> Material provided:
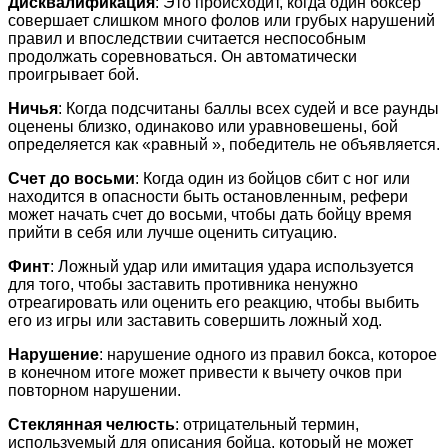
Дисквалификация
: Это происходит, когда один боксер
совершает слишком много фолов или грубых нарушений
правил и впоследствии считается неспособным
продолжать соревноваться. Он автоматически
проигрывает бой.
Ничья
: Когда подсчитаны баллы всех судей и все раунды
оценены близко, одинаково или уравновешены, бой
определяется как «равный », победитель не объявляется.
Счет до восьми
: Когда один из бойцов сбит с ног или
находится в опасности быть остановленным, рефери
может начать счет до восьми, чтобы дать бойцу время
прийти в себя или лучше оценить ситуацию.
Финт
: Ложный удар или имитация удара используется
для того, чтобы заставить противника ненужно
отреагировать или оценить его реакцию, чтобы выбить
его из игры или заставить совершить ложный ход.
Нарушение
: нарушение одного из правил бокса, которое
в конечном итоге может привести к вычету очков при
повторном нарушении.
Стеклянная челюсть
: отрицательный термин,
используемый для описания бойца, который не может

> What to do: Reproduce the text of the material above word for word, from start to finish, and leave out the pictures.

> Output for this exercise:
Дисквалификация
: Это происходит, когда один боксер
совершает слишком много фолов или грубых нарушений
правил и впоследствии считается неспособным
продолжать соревноваться. Он автоматически
проигрывает бой.
Ничья
: Когда подсчитаны баллы всех судей и все раунды
оценены близко, одинаково или уравновешены, бой
определяется как «равный », победитель не объявляется.
Счет до восьми
: Когда один из бойцов сбит с ног или
находится в опасности быть остановленным, рефери
может начать счет до восьми, чтобы дать бойцу время
прийти в себя или лучше оценить ситуацию.
Финт
: Ложный удар или имитация удара используется
для того, чтобы заставить противника ненужно
отреагировать или оценить его реакцию, чтобы выбить
его из игры или заставить совершить ложный ход.
Нарушение
: нарушение одного из правил бокса, которое
в конечном итоге может привести к вычету очков при
повторном нарушении.
Стеклянная челюсть
: отрицательный термин,
используемый для описания бойца, который не может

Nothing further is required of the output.